Starting in a new role is always a challenge, and if it’s the position of a CISO, it’s likely that you have concerns. As a new CISO, early performance will be critical to success in your new role. In the first few months, you’ll be assessed by colleagues and staff, judged as to your effectiveness, and tested as you present to your C-Suite peers.
The precedent you set and first impressions you make will dictate how your organization and leadership perceives you, and this will determine how quickly you will be accepted as the captain of your enterprise’s security ship. Understanding your organization’s top two or three security related issues in your first few weeks is key as these are top-of-mind from the CEO on down and delivering quick wins will establish your initial credibility.
Here are 5 steps that will help you assume your new CISO leadership role with confidence as you start to build cyber-resilience within your organization:
1. Conduct a baseline security posture assessment
As a new CISO, one of the first tasks to tackle is getting an understanding of what the ground reality is. What does your attack surface look like and what is your current security posture?
Assessing your breach risk will involve the following steps:
- Start with getting real-time visibility into your breach risk by getting an accurate and comprehensive inventory of all IT assets used across the enterprise.
- Categorize all assets – on-prem or cloud, site, managed or unmanaged, traditional or non-traditional, IoT, BYOD, mobile and based on business criticality
- Monitor all assets across different types of attack vectors like unpatched software, password issues, misconfigurations, weak or missing encryption, expired certificates etc. and prioritize vulnerabilities based on business criticality and potential breach risk.
- Understand your cyber risk and how it is changing by business unit, by site, by risk owner, and by attack vector
- Get insight into your current security controls by first discovering everything that has been deployed and then understanding their effectiveness
While you are getting an understanding of your threat landscape, in parallel, focus on understanding the risk appetite of the CEO and the board.
2. Assess team skills and identify gaps
CISOs rely on their technical teams to help maintain and optimize the enterprise security posture. Infosec teams need to continually evolve to stay aligned with the continuously shifting threat landscape and also, they need to periodically evaluate their existing security tools to ensure that they are still effective and in use. A new CISO brings a fresh set of eyes and is in a position to spot development opportunities, skillset gaps, security personnel – tools alignment and perhaps better ways to organize for success.
3. Build key relationships, especially with IT
This is true when you start any high-level job and it’s particularly true for CISOs. Just like no single tool can solve all your cybersecurity challenges, the security team alone cannot optimize and improve the security posture. All the various business units and segments need to work together to proactively address security issues that arise. Build relationships with all risk owners in the organization and get their help with the cybersecurity mission.

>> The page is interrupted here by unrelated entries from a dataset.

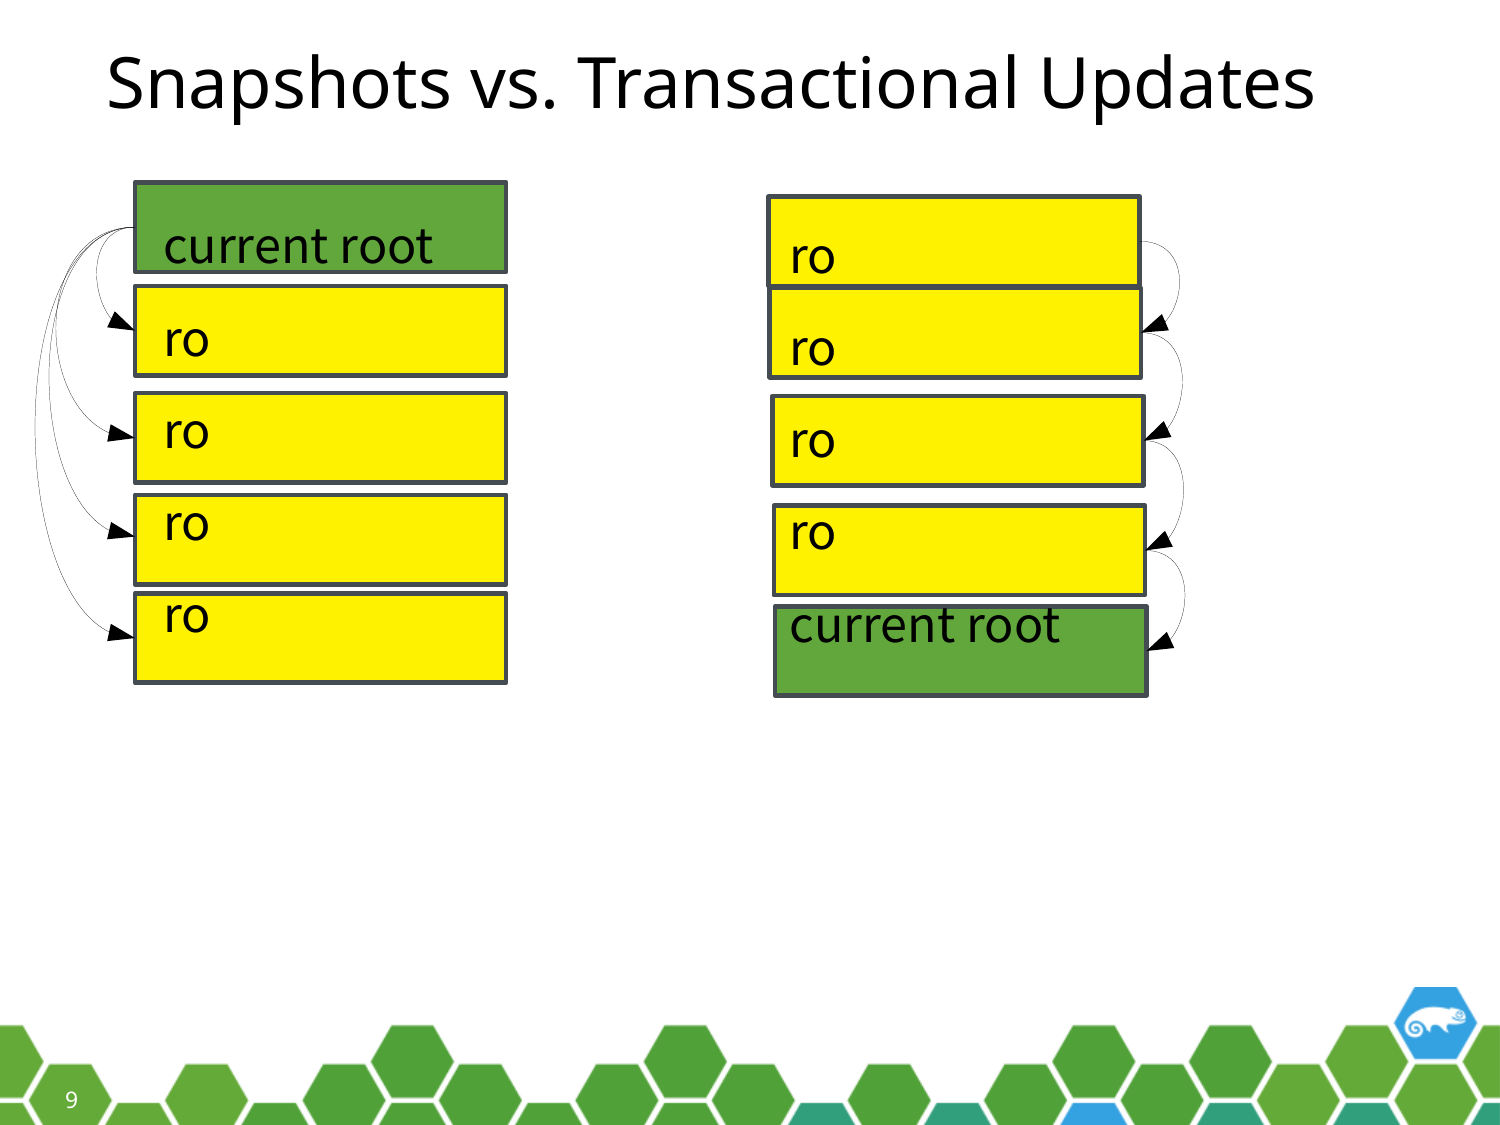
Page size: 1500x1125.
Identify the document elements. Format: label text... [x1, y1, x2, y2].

text_box [768, 196, 1140, 219]
title Snapshots vs. Transactional Updates [106, 0, 1343, 162]
text_box [135, 182, 507, 210]
list current root ro ro ro ro [135, 210, 739, 863]
list ro ro ro ro current root [761, 219, 1365, 873]
picture [0, 987, 1500, 1125]
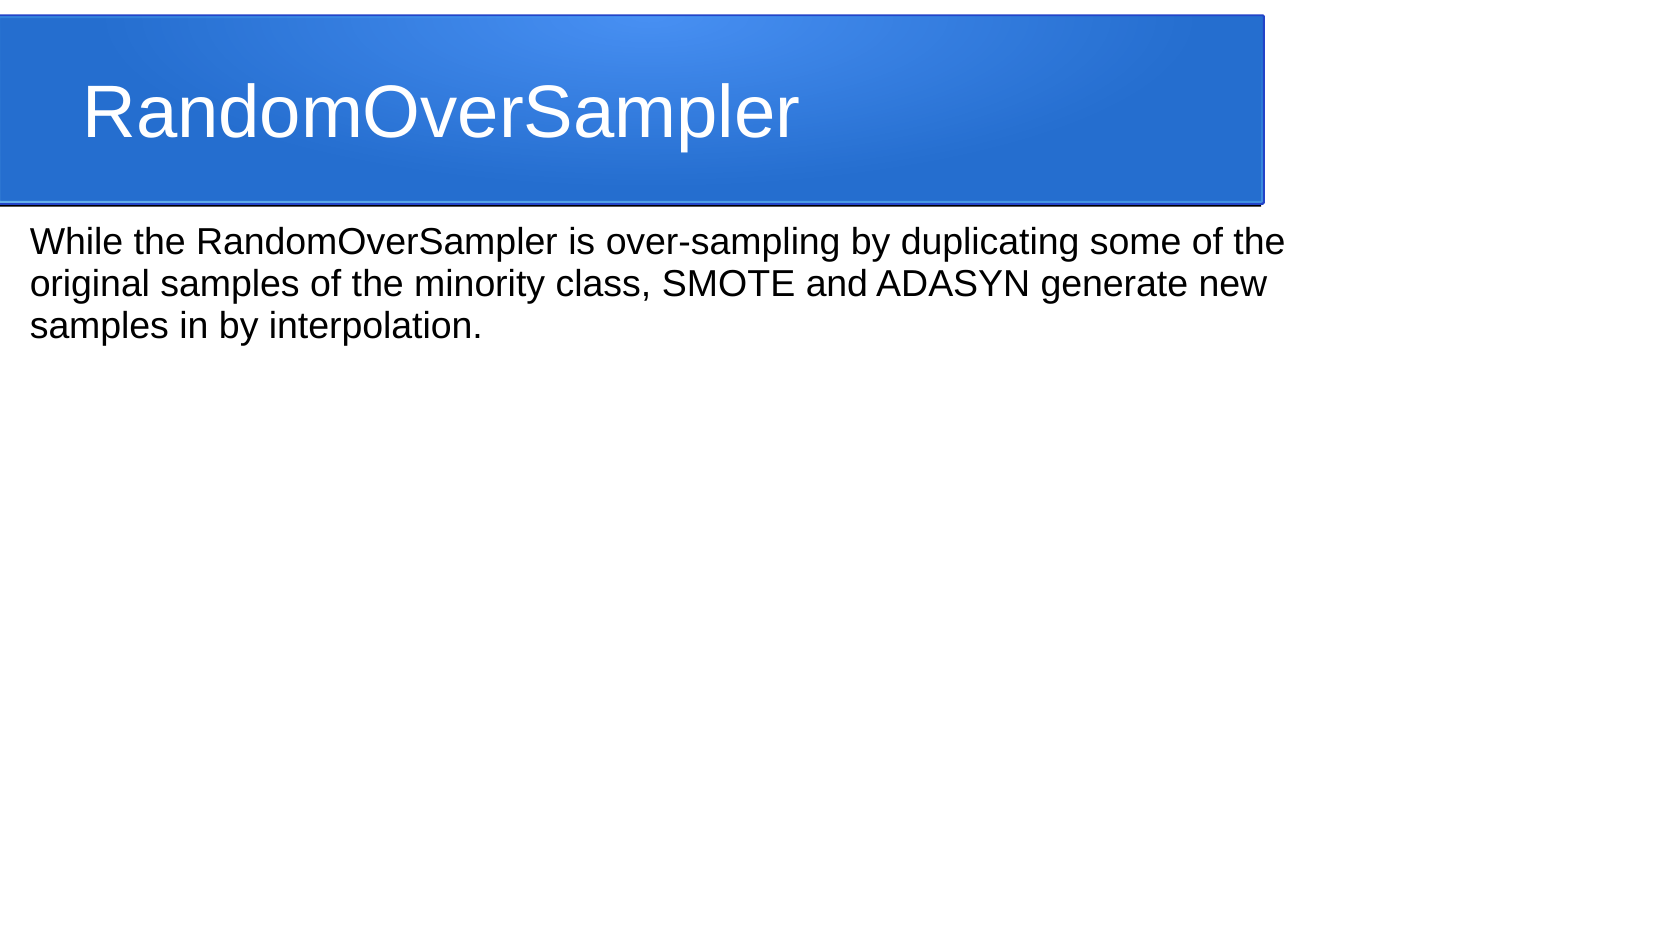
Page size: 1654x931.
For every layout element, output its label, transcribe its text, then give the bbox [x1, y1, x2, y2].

text_box While the RandomOverSampler is over-sampling by duplicating some of the original samples of the minority class, SMOTE and ADASYN generate new samples in by interpolation. [15, 213, 1411, 901]
title RandomOverSampler [82, 35, 1235, 189]
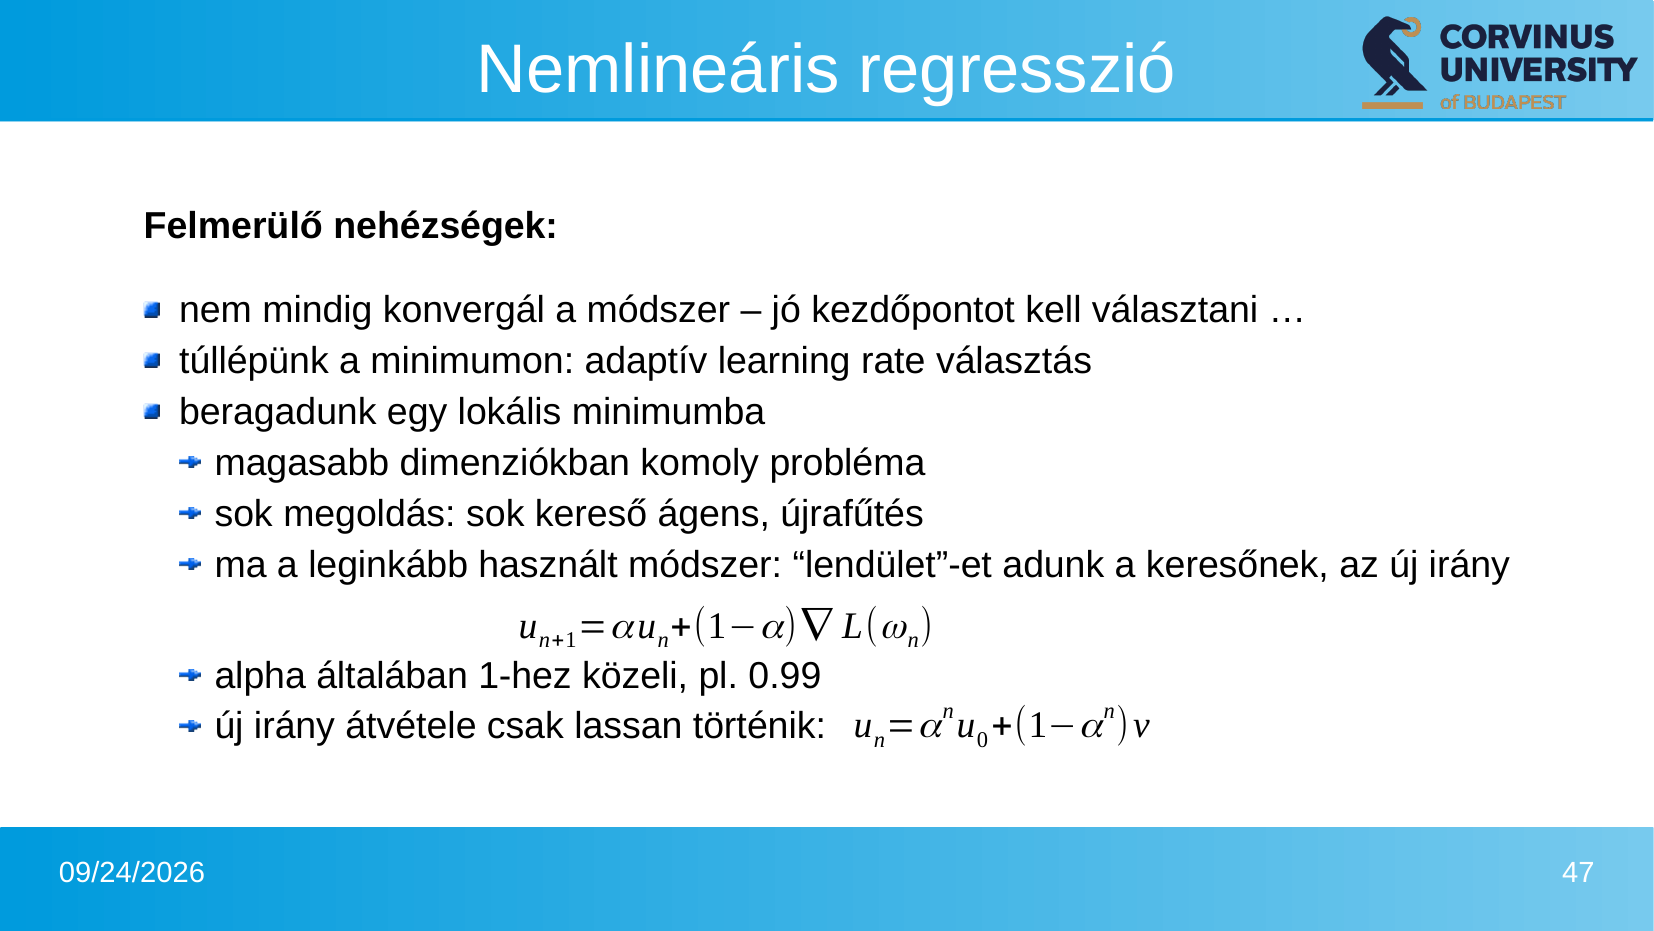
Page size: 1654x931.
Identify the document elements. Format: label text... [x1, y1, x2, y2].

chart [853, 698, 1153, 751]
picture [1362, 16, 1638, 109]
title Nemlineáris regresszió [59, 29, 1362, 108]
text_box Felmerülő nehézségek: nem mindig konvergál a módszer – jó kezdőpontot kell választani … túllépünk a minimumon: adaptív learning rate választás beragadunk egy lokális minimumba magasabb dimenziókban komoly probléma sok megoldás: sok kereső ágens, újrafűtés ma a leginkább használt módszer: “lendület”-et adunk a keresőnek, az új irány alpha általában 1-hez közeli, pl. 0.99 új irány átvétele csak lassan történik: [128, 196, 1608, 755]
chart [518, 603, 933, 652]
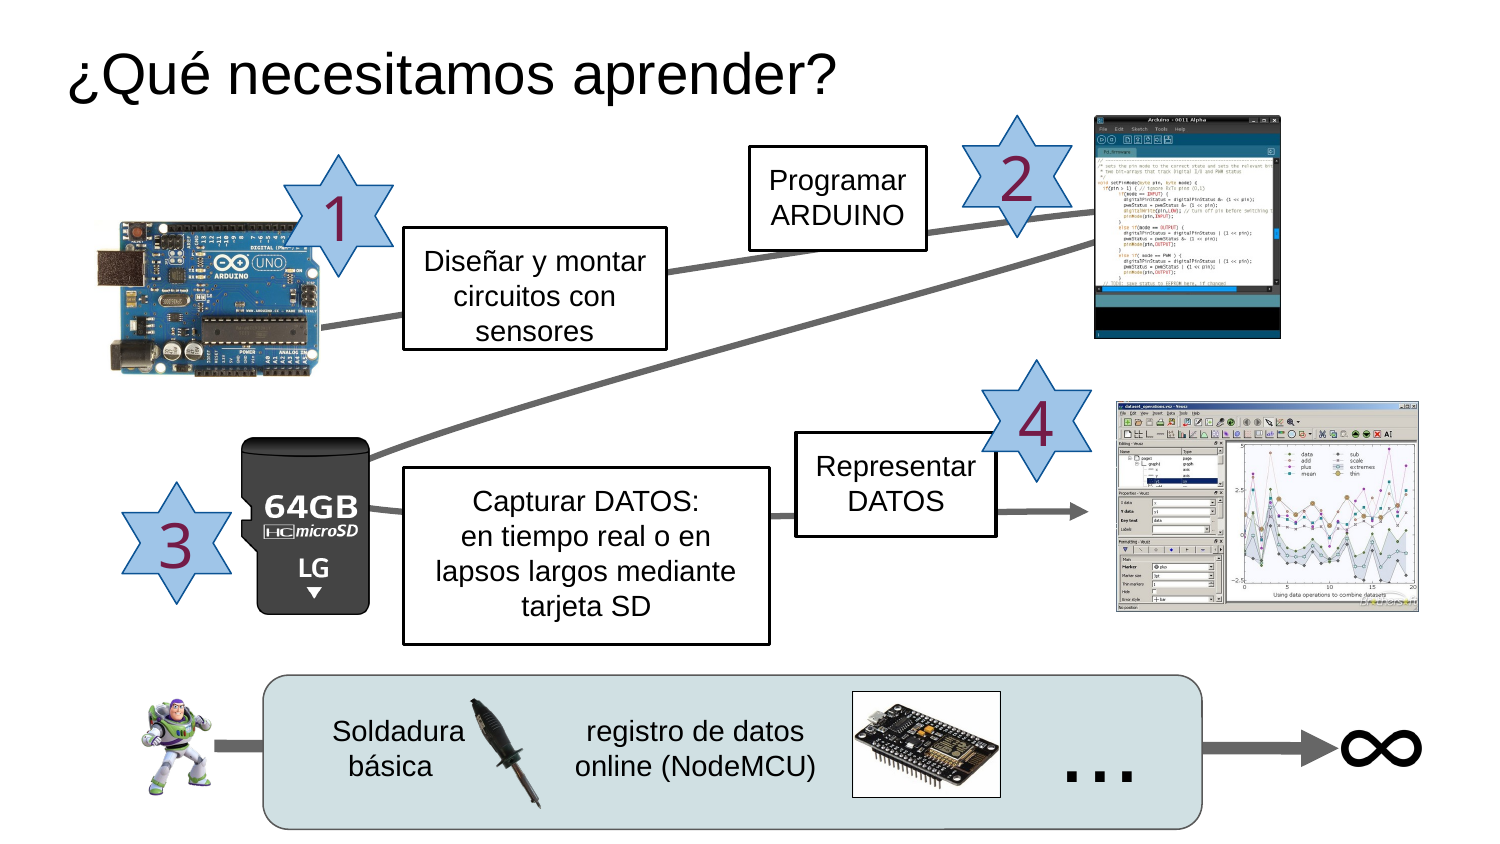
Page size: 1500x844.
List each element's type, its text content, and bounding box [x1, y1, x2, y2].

picture [94, 220, 321, 377]
text_box Representar DATOS [796, 432, 996, 537]
text_box ... [1043, 667, 1193, 797]
picture [1338, 705, 1424, 791]
text_box 1 [283, 154, 394, 277]
text_box registro de datos online (NodeMCU) [555, 711, 836, 784]
text_box Diseñar y montar circuitos con sensores [403, 227, 667, 350]
text_box ¿Qué necesitamos aprender? [51, 20, 1449, 115]
text_box 4 [982, 359, 1092, 483]
text_box Programar ARDUINO [749, 146, 927, 251]
picture [853, 692, 1000, 797]
picture [1094, 115, 1281, 339]
picture [139, 693, 215, 799]
picture [216, 437, 394, 615]
text_box Soldadura básica [289, 711, 504, 784]
text_box 2 [962, 115, 1072, 238]
text_box [263, 675, 1203, 830]
text_box Capturar DATOS: en tiempo real o en lapsos largos mediante tarjeta SD [403, 467, 770, 645]
picture [458, 688, 556, 819]
text_box 3 [122, 482, 232, 605]
picture [1116, 401, 1419, 612]
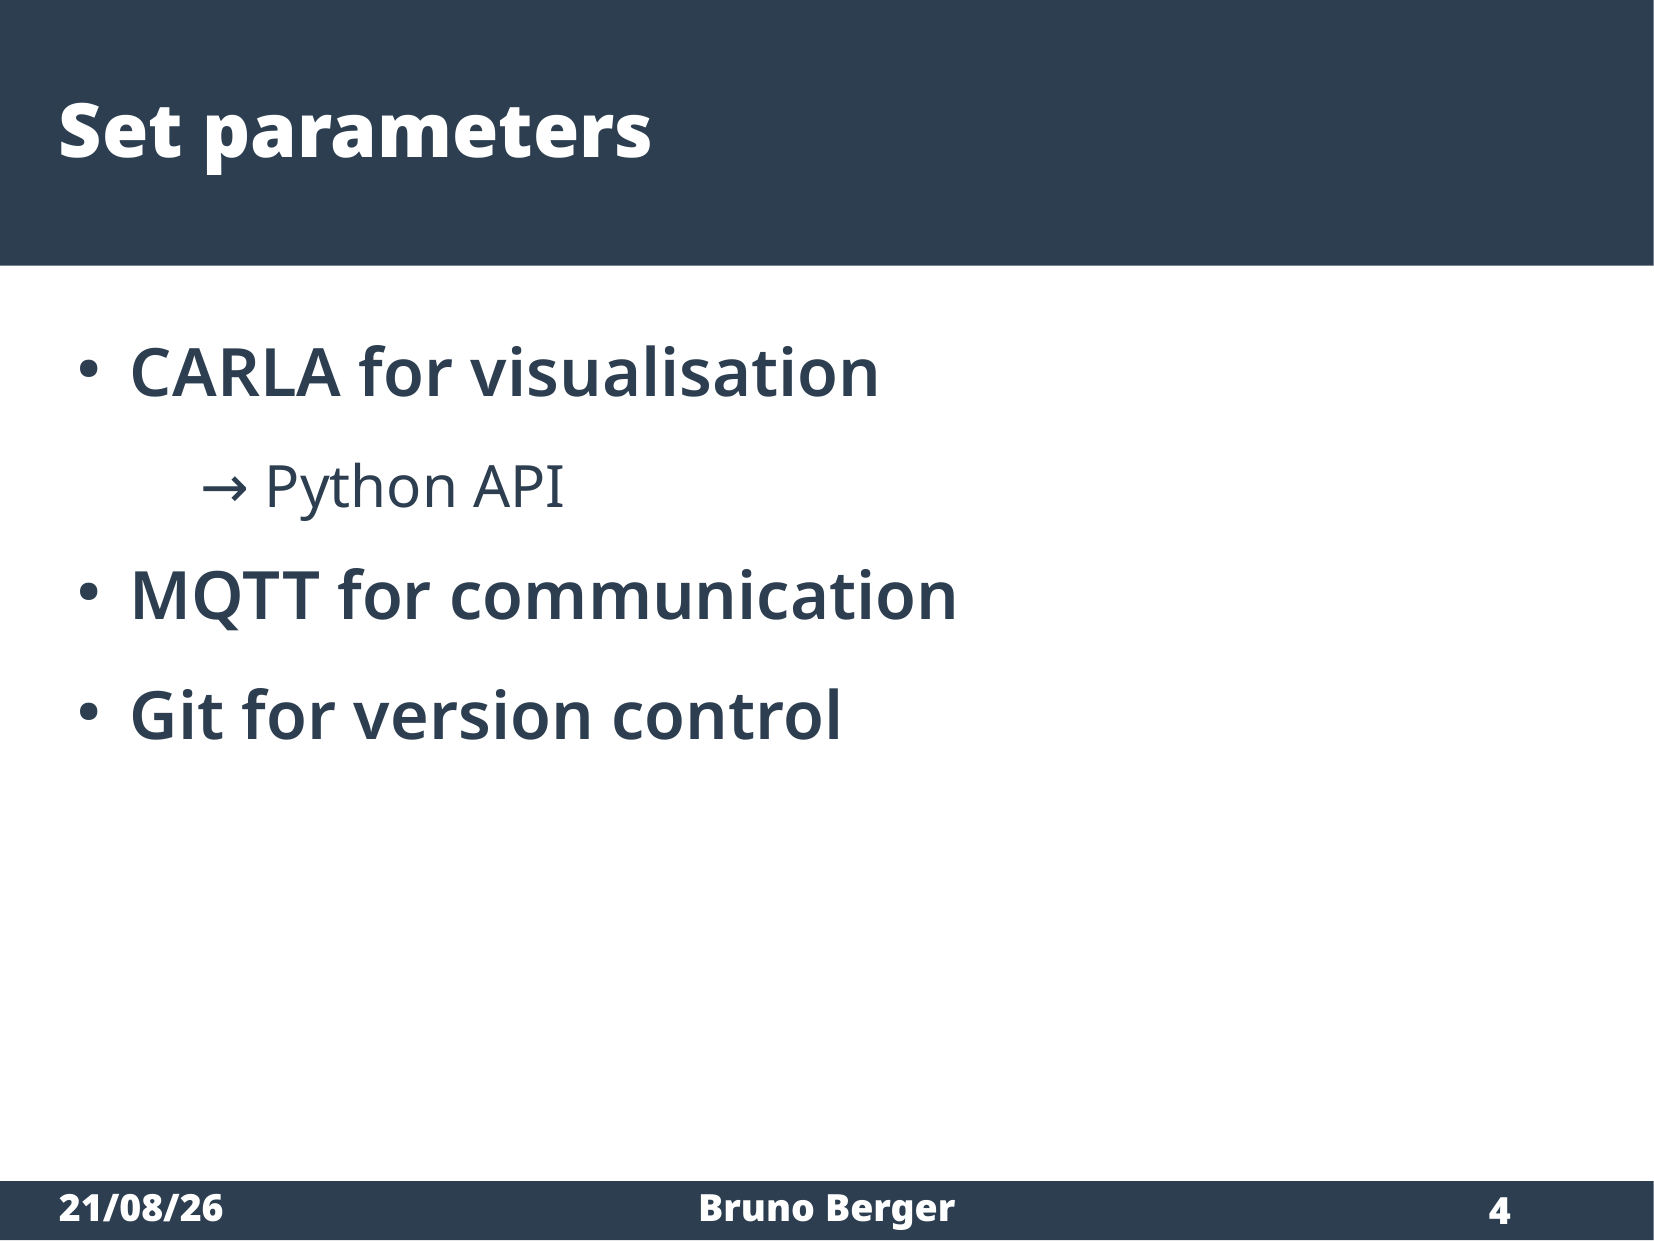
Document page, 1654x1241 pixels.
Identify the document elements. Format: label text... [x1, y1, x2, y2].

list CARLA for visualisation → Python API MQTT for communication Git for version control [59, 324, 1595, 1152]
title Set parameters [59, 49, 1595, 207]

4. Communicate your vision across the enterprise
Your cybersecurity approach needs to be designed to enhance the organization’s overall cyber resilience and for that, you need to focus on what matters most from both a business and technology risk perspective. Understand what the business’ security goals and risk appetite is and communicate it down to your team. Also, communicate your teams’ initiatives and projects across department lines and to other stakeholders. Start to lay out your vision and a framework for keeping the enterprise safe. What governance will be in place to keep everything and everyone on course (funding, corporate leadership, people, skillsets, integration, alignment) Communicate all this to the enterprise to keep everyone aware of your vision and operational plan.
5. Deliver key wins and spread the word
With a few early wins, you can set yourself up for longer term success. But these “wins” need to be selected carefully. Are they important to company leadership? Are these projects doable in your first six months? And will the impact of these wins be widely felt (e.g., by customers, by department heads, and/or up and down the organizational structure)? Spreading the word and reporting on the key wins is also important.
Balbix – Your Partner in Success
Balbix uses specialized AI algorithms to discover and analyze the enterprise attack surface to give a 100x more accurate view of breach risk. Balbix enables a broad set of vulnerability and risk management use cases that help to transform your enterprise cybersecurity posture. The platform also provides a prioritized set of actions that you can take to transform your cybersecurity posture and reduce cyber-risk by 95% or more, while making your security team 10x more efficient. Balbix offers you the ability to baseline your current security posture and create an operational plan to succeed in the first six months of your new job.
Following the steps outlined above will give you the headroom you need to settle into the “nuts and bolts” of your job (getting to know key players, holding meetings, building political capital, nurturing relationships, and providing effective leadership that starts to make a difference right out of the gate) and build momentum with early results.